Another house show was up next, a last minute swap from Goof to Raytown Records (not a record store, not technically in Raytown but in the farthest edges of southeastern KC). We rolled up to the cul de sac and found a buncha punks sitting out in the backyard like dandelions sprouting up, the best sorta weeds, then piled in the basement (this time, a more traditional set up, sheet walls and a mosh pit) for the industrial glitch weirdness of HIHELGA, the post-hardcore pummel of TOWER, and oh my god S.L.O.G. — S.L.O.G. is the most delicious rage, snarky and loud and the snarling refrain in “Come Closer” has been playing in a loop in my mind for a good week and a half now. Tapes were bought, cupcakes were consumed, and just like the past two shows, in between each set there was the lovely punk past time of hanging out with friends outside the venue/house, which is my favorite way to socialize: in short bursts, with loud musical interludes every 30 minutes or so.
And then I was off! Off to Phoenix for a weekend desert adventure with Tom, a Refused show at its core. I first saw Refused in 2016 at Trees in Dallas and I entered a skeptic. I liked Refused, but did not love them. I left a zealot, and then spent the next year following everything and anything that their lead singer Dennis Lyxzén touched (my favorite of his projects is still the catchy, radiant post-punk of INVSN. Highly recommend!) T was already a convert and something of a diehard (as much of a diehard as he gets for anything). Anyways, we had seen them one more time in LFK with the Hives (goddamn do Swedes know how to ROCK), and when they announced their “farewell” tour it seemed like a good excuse for a spring vacation. Do I believe any band nowadays when they say it’s their farewell tour?
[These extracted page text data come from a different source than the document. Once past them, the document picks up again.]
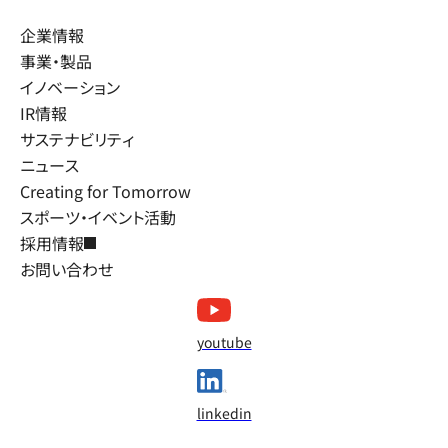
企業情報
事業・製品
イノベーション
IR情報
サステナビリティ
ニュース
Creating for Tomorrow
スポーツ・イベント活動
採用情報
お問い合わせ
youtube
linkedin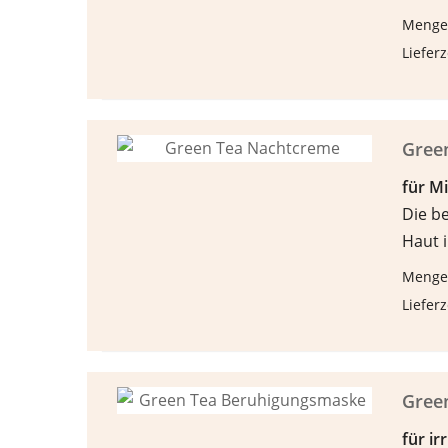
Menge
Lieferz
Gree
f
ü
r M
Die b
Haut i
Menge
Lieferz
Gree
f
ü
r ir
No, but Dennis had a heart-attack last year, and the US border is becoming more and more fraught, so even if my favorite leftist-pinko-commie-Swedes do decide to tour again, they might not make it back this country, so better see ’em now while we can!
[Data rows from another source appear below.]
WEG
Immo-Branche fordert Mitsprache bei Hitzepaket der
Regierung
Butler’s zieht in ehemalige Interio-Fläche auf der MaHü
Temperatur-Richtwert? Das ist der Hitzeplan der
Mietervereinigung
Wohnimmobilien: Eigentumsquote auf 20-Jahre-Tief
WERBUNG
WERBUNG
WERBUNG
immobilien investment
And of course, I am so glad we did! It was a classic Refused set, full of rage and raised fists. I let myself fall into the rhythm of the tornado, skipping and pushing my way around the circle pit as Dennis danced onstage, swinging the mic around like a lasso, skipping, rolling wrists and hips with flair in his sparkly velvet suit. He interjected each song with stories about his heart attack — in Sweden, a hospital stay and life-saving surgery only cost $45 — and the band and freedom. He asked us many times to think about what freedom really means to us.
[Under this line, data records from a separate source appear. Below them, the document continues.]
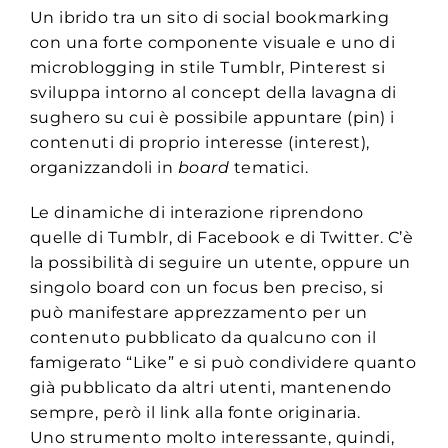
Un ibrido tra un sito di social bookmarking
con una forte componente visuale e uno di
microblogging in stile Tumblr, Pinterest si
sviluppa intorno al concept della lavagna di
sughero su cui è possibile appuntare (pin) i
contenuti di proprio interesse (interest),
organizzandoli in
board
tematici.
Le dinamiche di interazione riprendono
quelle di Tumblr, di Facebook e di Twitter. C’è
la possibilità di seguire un utente, oppure un
singolo board con un focus ben preciso, si
può manifestare apprezzamento per un
contenuto pubblicato da qualcuno con il
famigerato “Like” e si può condividere quanto
già pubblicato da altri utenti, mantenendo
sempre, però il link alla fonte originaria.
Uno strumento molto interessante, quindi,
The S.L.O.G. song “1 Year HRT” imagines a transfuturist vision for the year 2043, and the song ends with a description of community that sounds like freedom to me: No one gets shot in the community, we love each other in community. No one is homeless in the community, we all have a place in the community. No one is shunned in the community, we care for each other in community. No one is hopeless in community, we found liberation in community. Freedom is the year we won’t give in (…) A chance to change the channel and make up your own mind. Freedom is when someone falls, you pick them back up, pat ’em on the back, and then we all keep on dancing to that new noise. Freedom is found in community and friendship, it is liberty and it is felt in this loud stupid raucous music that I pummel into my eardrums.